Pour 2,2 millions d’euros d’investissements institutionnels, le Maroc a reçu en réalité 85 millions de dirhams (7,7 millions d’euros) d’investissement, au total, grâce aux financements apportés individuellement par les Marocains d’Europe dans le cadre de leur projet entrepreneurial. 236 personnes ont été soutenues et aidés grâce au projet FACE car la capacité productive des traditionnels transferts d’argent est devenue un véritable enjeu de développement pour les pays les plus avancés dans leurs rapports à leur diaspora.

3% des transferts sont investis
Le Maroc a été l’un des tous premiers pays d’Afrique à élaborer une politique active à destination de sa population émigrée. Aujourd’hui, l’un des objectifs, en plus de maintenir les transferts d’argent des MRE, est d’accroître la part de ces transferts attribuée à l’investissement. « En 2005, seuls 7,7% des transferts étaient investis et la proportion de MRE qui a investi au Maroc a même tendance à baisser. En 2005, 53% d’entre eux l'ont fait, contre 70% en 1998 », indique Bachir Hamdouch, professeur à l’INSEA-Université Mohammed V, à Rabat, et auteur de deux études sur les investissements des Marocains Résidant à l’Etranger (MRE).
Selon Abdelaziz Maazouz, cette proportion a même encore baissé et s’établit aujourd’hui à 3% des transferts. Toiutefois, selon le chercheur, 20,9% des transferts des MRE sont, encore aujourd’hui, déposés à la banque.

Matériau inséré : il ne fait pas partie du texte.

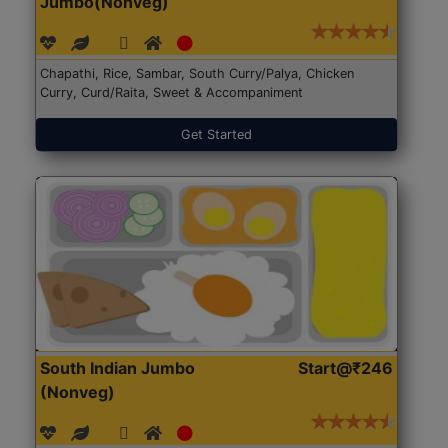
Jumbo(Nonveg)
Chapathi, Rice, Sambar, South Curry/Palya, Chicken
Curry, Curd/Raita, Sweet & Accompaniment
Get Started
South Indian Jumbo
Start@₹246
(Nonveg)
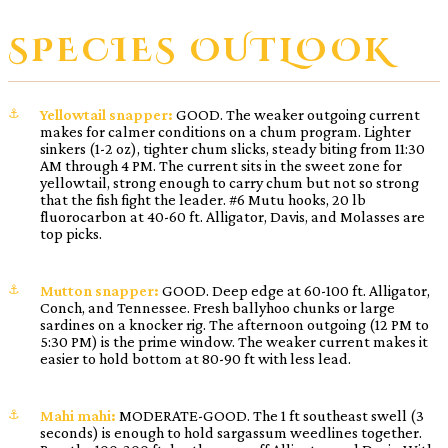
SPECIES OUTLOOK
Yellowtail snapper:
GOOD. The weaker outgoing current
makes for calmer conditions on a chum program. Lighter
sinkers (1-2 oz), tighter chum slicks, steady biting from 11:30
AM through 4 PM. The current sits in the sweet zone for
yellowtail, strong enough to carry chum but not so strong
that the fish fight the leader. #6 Mutu hooks, 20 lb
fluorocarbon at 40-60 ft. Alligator, Davis, and Molasses are
top picks.
Mutton snapper:
GOOD. Deep edge at 60-100 ft. Alligator,
Conch, and Tennessee. Fresh ballyhoo chunks or large
sardines on a knocker rig. The afternoon outgoing (12 PM to
5:30 PM) is the prime window. The weaker current makes it
easier to hold bottom at 80-90 ft with less lead.
Mahi mahi:
MODERATE-GOOD. The 1 ft southeast swell (3
seconds) is enough to hold sargassum weedlines together.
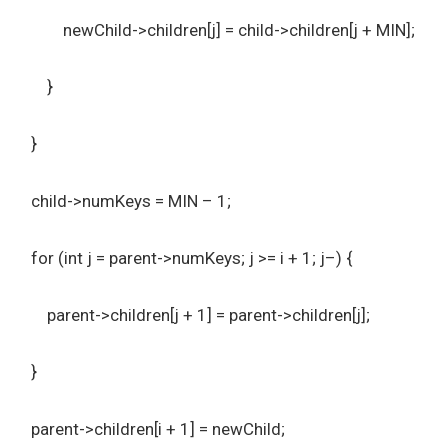
newChild->children[j] = child->children[j + MIN];
}
}
child->numKeys = MIN – 1;
for (int j = parent->numKeys; j >= i + 1; j–) {
parent->children[j + 1] = parent->children[j];
}
parent->children[i + 1] = newChild;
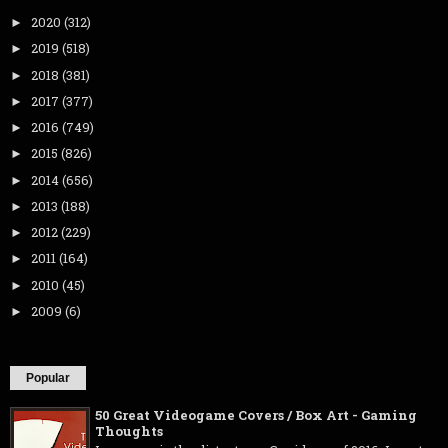
2020
(312)
►
2019
(518)
►
2018
(381)
►
2017
(377)
►
2016
(749)
►
2015
(826)
►
2014
(656)
►
2013
(188)
►
2012
(229)
►
2011
(164)
►
2010
(45)
►
2009
(6)
►
Popular
50 Great Videogame Covers / Box Art - Gaming
Thoughts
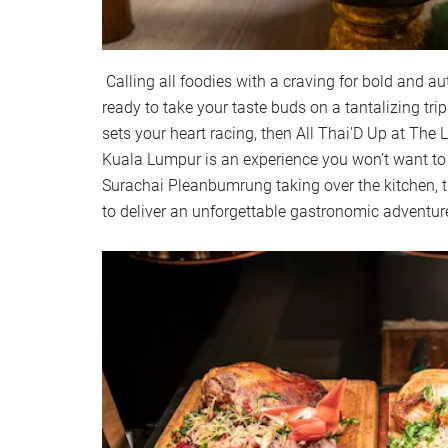
Calling all foodies with a craving for bold and au
ready to take your taste buds on a tantalizing trip
sets your heart racing, then All Thai’D Up at The
Kuala Lumpur is an experience you won’t want to
Surachai Pleanbumrung taking over the kitchen, t
to deliver an unforgettable gastronomic adventur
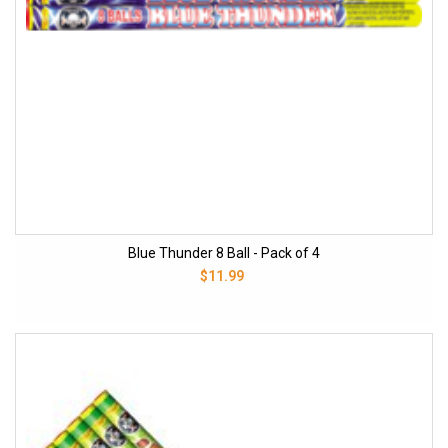
Blue Thunder 8 Ball - Pack of 4
$11.99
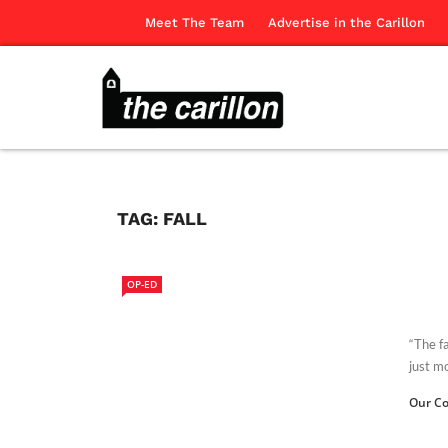
Meet The Team
Advertise in the Carillon
TAG:
FALL
OP-ED
“The fa
just mo
Our Co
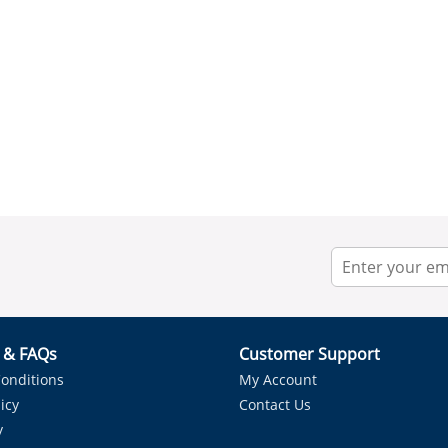
r & FAQs
Customer Support
onditions
My Account
icy
Contact Us
y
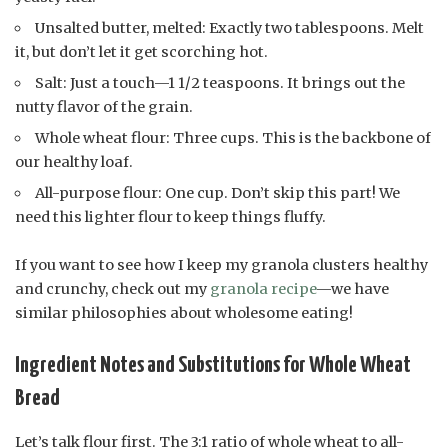
Unsalted butter, melted: Exactly two tablespoons. Melt
it, but don’t let it get scorching hot.
Salt: Just a touch—1 1/2 teaspoons. It brings out the
nutty flavor of the grain.
Whole wheat flour: Three cups. This is the backbone of
our healthy loaf.
All-purpose flour: One cup. Don’t skip this part! We
need this lighter flour to keep things fluffy.
If you want to see how I keep my granola clusters healthy
and crunchy, check out my
granola recipe
—we have
similar philosophies about wholesome eating!
Ingredient Notes and Substitutions for Whole Wheat
Bread
Let’s talk flour first. The 3:1 ratio of whole wheat to all-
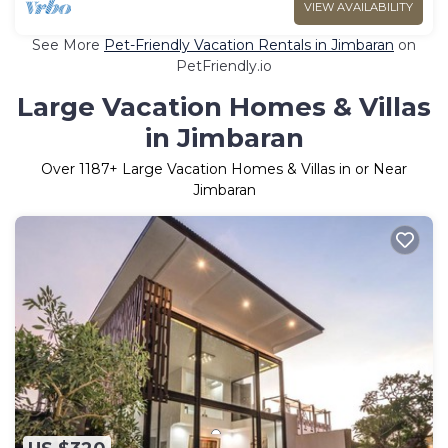
VIEW AVAILABILITY
See More
Pet-Friendly Vacation Rentals in Jimbaran
on
PetFriendly.io
Large Vacation Homes & Villas
in Jimbaran
Over
1187
+ Large Vacation Homes & Villas in or Near
Jimbaran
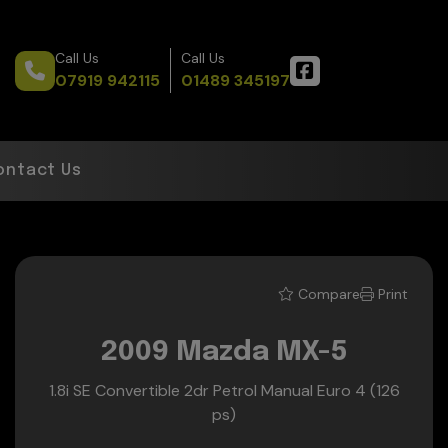
Call Us
Call Us
07919 942115
01489 345197
ontact Us
Compare
Print
2009 Mazda MX-5
1.8i SE Convertible 2dr Petrol Manual Euro 4 (126
ps)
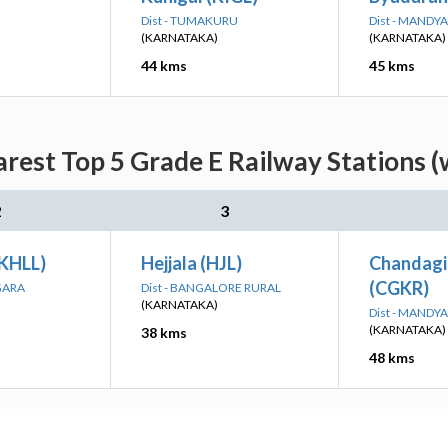
Dist - TUMAKURU
Dist - MANDYA
(KARNATAKA)
(KARNATAKA)
44 kms
45 kms
earest Top 5 Grade E Railway Stations (
2
3
(KHLL)
Hejjala (HJL)
Chandagi
(CGKR)
GARA
Dist - BANGALORE RURAL
(KARNATAKA)
Dist - MANDYA
(KARNATAKA)
38 kms
48 kms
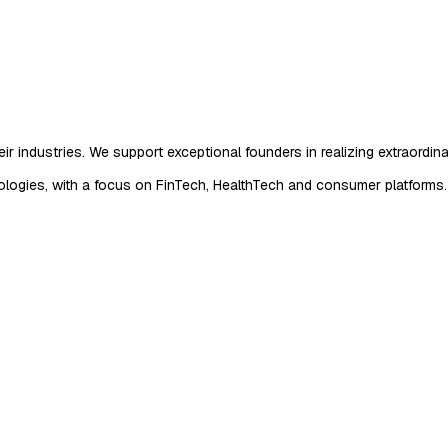
r industries. We support exceptional founders in realizing extraordina
logies, with a focus on FinTech, HealthTech and consumer platforms.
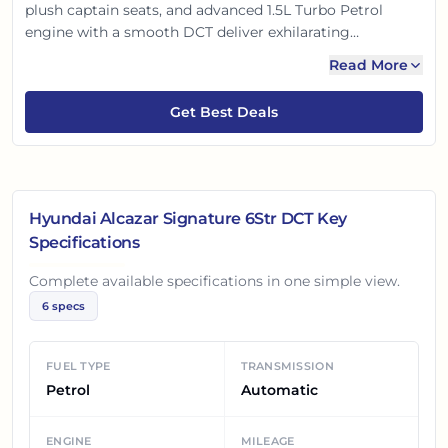
plush captain seats, and advanced 1.5L Turbo Petrol
engine with a smooth DCT deliver exhilarating
performance. Enjoy a panoramic sunroof, ventilated
Read More
seats, and connected car tech for unparalleled comfort.
With robust safety features, it offers a perfect blend of
Get Best Deals
style, space, and peace of mind for every journey.
Hyundai Alcazar Signature 6Str DCT
Key
Specifications
Complete available specifications in one simple view.
6
specs
FUEL TYPE
TRANSMISSION
Petrol
Automatic
ENGINE
MILEAGE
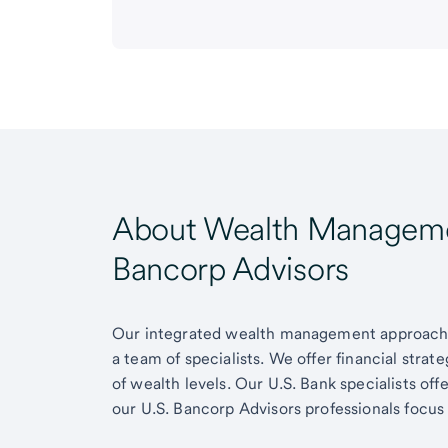
About Wealth Managemen
Bancorp Advisors
Our integrated wealth management approach g
a team of specialists. We offer financial strat
of wealth levels. Our U.S. Bank specialists of
our U.S. Bancorp Advisors professionals focus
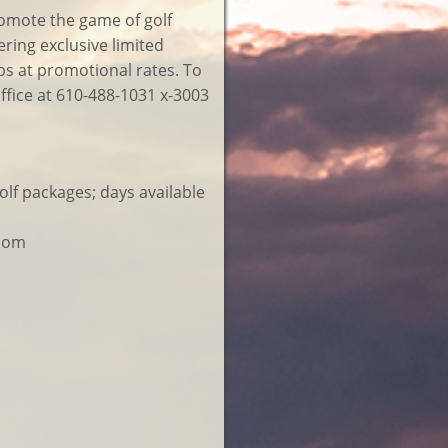
romote the game of golf
ring exclusive limited
ups at promotional rates. To
office at 610-488-1031 x-3003
f packages; days available
room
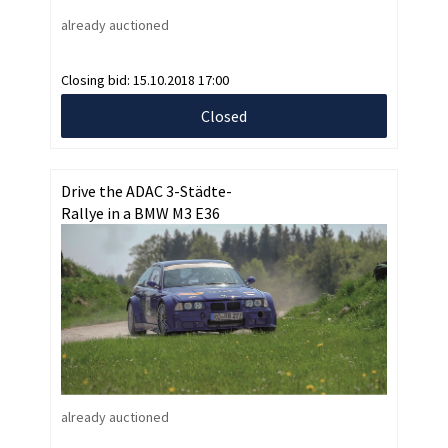
already auctioned
Closing bid:
15.10.2018 17:00
Closed
Drive the ADAC 3-Städte-
Rallye in a BMW M3 E36
already auctioned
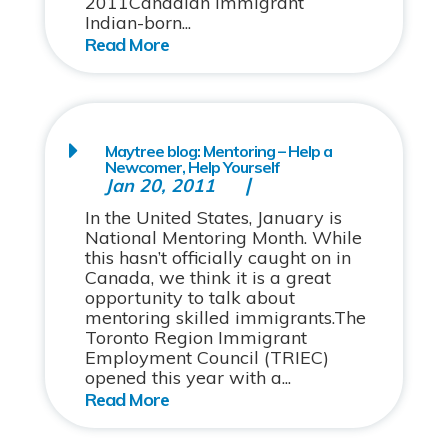
2011Canadian Immigrant
Indian-born...
Maytree blog: Mentoring – Help a
Newcomer, Help Yourself
Jan 20, 2011
In the United States, January is
National Mentoring Month. While
this hasn’t officially caught on in
Canada, we think it is a great
opportunity to talk about
mentoring skilled immigrants.The
Toronto Region Immigrant
Employment Council (TRIEC)
opened this year with a...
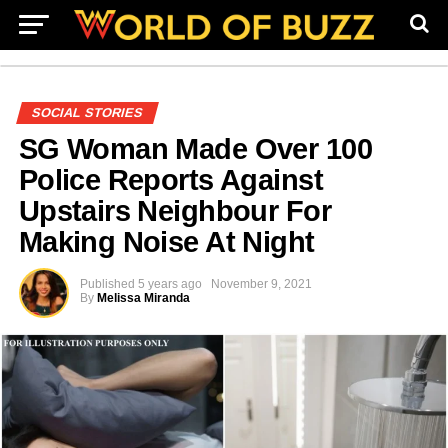
SOCIAL STORIES
SG Woman Made Over 100
Police Reports Against
Upstairs Neighbour For
Making Noise At Night
Published
5 years ago
November 9, 2021
By
Melissa Miranda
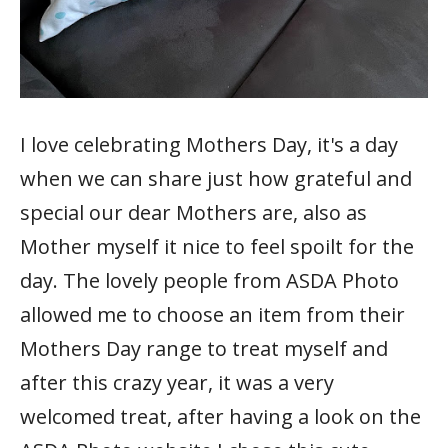
I love celebrating Mothers Day, it's a day
when we can share just how grateful and
special our dear Mothers are, also as
Mother myself it nice to feel spoilt for the
day. The lovely people from ASDA Photo
allowed me to choose an item from their
Mothers Day range to treat myself and
after this crazy year, it was a very
welcomed treat, after having a look on the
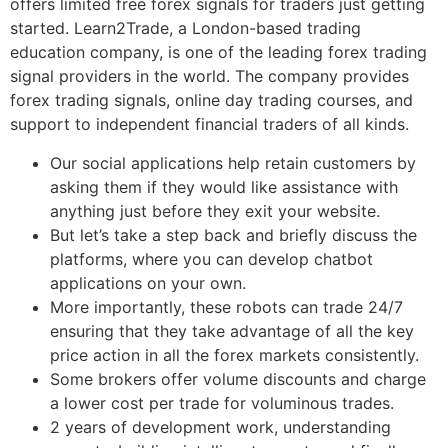
offers limited free forex signals for traders just getting
started. Learn2Trade, a London-based trading
education company, is one of the leading forex trading
signal providers in the world. The company provides
forex trading signals, online day trading courses, and
support to independent financial traders of all kinds.
Our social applications help retain customers by
asking them if they would like assistance with
anything just before they exit your website.
But let’s take a step back and briefly discuss the
platforms, where you can develop chatbot
applications on your own.
More importantly, these robots can trade 24/7
ensuring that they take advantage of all the key
price action in all the forex markets consistently.
Some brokers offer volume discounts and charge
a lower cost per trade for voluminous trades.
2 years of development work, understanding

Une proportion élevée qui rend optimiste : 20% d’épargne, c’est autant qui peut être investi de manière productive.

Investir en famille ?
Selon Thisara Devasurendra, chargé de mission économique au sein de l’association Migration et développement, à Marseille, partenaire du programme FACE en France, deux profils se dessinent aujourd’hui parmi les investisseurs MRE. « Il y a ceux qui préparent leur retraite au Maroc et qui vont investir dans l’immobilier, l’élevage, dans les régions rurales… Et ceux qui ont une perspective de business qui ressentent des difficultés professionnels ou économiques en France et qui se disent, en même temps, qu’ils ont quelque chose à apporter au Maroc en termes de ressources humaines, de management, de technologies… », décrit-il.
Ces Deux profils types peuvent se confondre en un seul projet, comme c’est le cas dans la famille Ait M’Barek. « Mon père, retraité, a eu l’idée de construire une piscine municipale à El Malt, dans son village, près de Taliouine, raconte M. Ait M’Barek, et nous lui avons dit que ce serait bien de faire une auberge également sur le site et, de cette façon, mes frères et sœurs et moi-même nous nous sommes greffés sur son projet. Qui voulait créer une boutique de souvenir, qui organiser des treks … »
Aujourd’hui, la piscine est presque finie et l’auberge est sur plan. Le père de famille, après 45 ans de travail en France a mis toutes ses économies dans ce projet « et il va même vendre un appartement qui lui appartient pour le poursuivre. Au total on a budgétisé l’ensemble à 350 000 euros d’investissement », explique M. Ait M’Barek. Un projet monté de toute pièce par la famille hors de tout soutien financier public.